TEXTE EXTRAIT:

Ainsi que nous l'expliquons dans notre mémoire, nos droits en matière de marchés publics et de développement économique, précisés dans nos ententes sur les revendications territoriales, n'imposent à aucun entrepreneur éventuel, ni restrictions onéreuses, ni contingentement des emplois. Ils ont principalement pour objet de garantir que les Inuit et les Inuvialuit ont une chance équitable de soumissionner sur des projets.

Même si les entreprises autochtones jouissent d'une certaine préférence, elles restent assujetties aux principes d'une bonne gestion de l'approvisionnement et de la compétitivité. Cela garantit qu'aucune entreprise non compétente ou inefficace n'obtiendra le travail.

Ceux et celles qui ont déjà eu affaire avec des entreprises inuit ou inuvialuit, que ce soit dans le cadre de contrats d'approvisionnement ou d'accords de coopération et de participation, en connaissent le professionnalisme, la compétence et la qualité du travail. Ainsi, NAV CANADA n'a pas à craindre d'être liée par les ententes foncières autochtones. Celles-ci ne feront pas obstacle aux opérations de NAV CANADA dans le Nord. En fait, elles les faciliteront plutôt.

.1115

Le deuxième aspect touchant à nos droits en matière de revendications territoriales, et que j'aimerais porter à l'attention du comité, est celui de leur importance déterminante pour nos collectivités. Comme l'a dit M. Hunt, contrairement aux entreprises du Sud, les entreprises autochtones emploient des locaux et réinvestissent leurs profits dans leurs communautés. Elles constituent en quelque sorte des centres de formation de grande valeur pour les jeunes, et donnent aux Inuit et Inuvialuit un sentiment de fierté et d'accomplissement. C'est quelque chose de rare dans certaines de nos collectivités, mais surtout chez les jeunes Inuit.

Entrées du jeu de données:

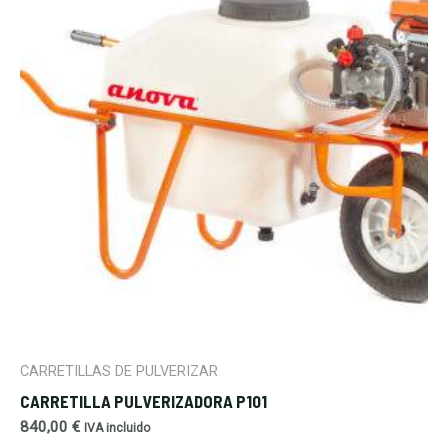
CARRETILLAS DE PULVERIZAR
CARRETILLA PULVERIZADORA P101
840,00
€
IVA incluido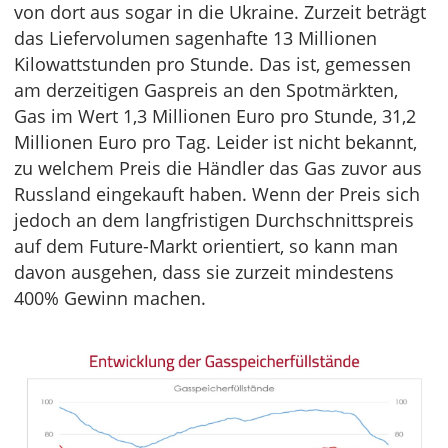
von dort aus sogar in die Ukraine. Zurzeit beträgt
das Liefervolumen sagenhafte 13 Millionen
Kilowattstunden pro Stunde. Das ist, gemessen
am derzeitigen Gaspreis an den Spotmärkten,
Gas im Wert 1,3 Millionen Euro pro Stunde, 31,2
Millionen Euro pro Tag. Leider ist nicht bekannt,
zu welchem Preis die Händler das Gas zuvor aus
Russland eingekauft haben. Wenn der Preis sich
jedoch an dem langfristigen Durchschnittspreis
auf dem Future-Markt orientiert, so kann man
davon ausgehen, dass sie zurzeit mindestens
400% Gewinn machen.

QUESTIONS:
[1] Transcrivez sans rien changer le passage du texte sur les revendications territoriales qui va de « Même si les » jusqu'à « les faciliteront plutôt. ».
[2] Reprenez le texte sur les revendications territoriales et poursuivez-le à partir de sa dernière phrase.
Les enregistrements ne jouent aucun rôle ici.

RÉPONSES:
[1]
Même si les entreprises autochtones jouissent d'une certaine préférence, elles restent assujetties aux principes d'une bonne gestion de l'approvisionnement et de la compétitivité. Cela garantit qu'aucune entreprise non compétente ou inefficace n'obtiendra le travail.

Ceux et celles qui ont déjà eu affaire avec des entreprises inuit ou inuvialuit, que ce soit dans le cadre de contrats d'approvisionnement ou d'accords de coopération et de participation, en connaissent le professionnalisme, la compétence et la qualité du travail. Ainsi, NAV CANADA n'a pas à craindre d'être liée par les ententes foncières autochtones. Celles-ci ne feront pas obstacle aux opérations de NAV CANADA dans le Nord. En fait, elles les faciliteront plutôt.

[2]
Le fait que nos ententes sur les revendications territoriales nous garantissent une chance égale d'obtenir un contrat est très important. Par le passé, quand nous n'obtenions pas un contrat, nous pouvions nous demander si ce n'était pas parce que les règles du jeu étaient contre nous. Aujourd'hui, si nous ne remportons pas un appel d'offres administré conformément au processus énoncé dans les ententes foncières, nous savons au moins que nous avons été battus par une meilleure proposition et non pas à cause de préjugés systémiques ou de l'ignorance de certains.

En vertu du régime des revendications territoriales, nous savons que les règles de base sont justes et qu'il vaut la peine de poursuivre nos efforts. Étant donné notre histoire, de telles assurances sont pour nous extrêmement importantes.

Je ne pense pas que ce soit le lieu ni le moment de vous faire un très long discours sur l'obligation fiduciaire du gouvernement fédéral ou sur son devoir envers les Canadiens autochtones, mais je ne peux résister à la tentation de souligner qu'il nous est très difficile de ne pas ressentir un certain cynisme vis-à-vis du rôle du gouvernement en la matière.

Vous voyez, quand cela peut servir ses objectifs - par exemple s'opposer à la souveraineté du Québec - , le gouvernement conçoit ses obligations en matière de défense des intérêts autochtones de façon plus large, pour ne pas dire plus agressive. Toutefois, quand vient le moment de défendre nos intérêts dans des initiatives moins apparentes, alors le gouvernement fédéral adopte bien souvent une attitude très réservée. Soudainement, pour reprendre les mots de M. Young, il devient «inapproprié et irrationnel» de défendre nos droits.

Devant l'accumulation d'exemples comme celui de la privatisation du SNA, une chose devient de plus en plus certaine: nous ne pouvons pas ignorer que le gouvernement fédéral pourrait de nouveau agir contre nos intérêts en matière de revendications territoriales. Nous devons donc nous montrer plus que jamais vigilants, même contre les institutions qui disent vouloir nous défendre et être nos fiduciaires.

Pour terminer, je voudrais faire une remarque d'ordre général, et remercier les responsables de NAV CANADA de la bonne foi dont ils ont fait preuve récemment. Nous sommes d'avis que leurs efforts pour en arriver à des ententes avec PAIL sont sincères. Toutefois, l'expérience nous a appris que les bonnes intentions envers nous ne suffisent pas. Nous ne voulons pas nous retrouver dans une position où notre capacité à participer à des projets ayant des répercussions sur notre terre dépende entièrement de la bonne volonté des responsables de NAV CANADA.

Notre expérience nous dicte en effet qu'il est indispensable que nos droits soient reconnus et compris à l'avance. Ce faisant, nous pouvons ainsi évaluer convenablement les droits qui nous reviennent, et les parties qui traitent avec nous sont mieux à même d'anticiper la nature et l'ampleur de notre participation à leurs entreprises dans le Nord.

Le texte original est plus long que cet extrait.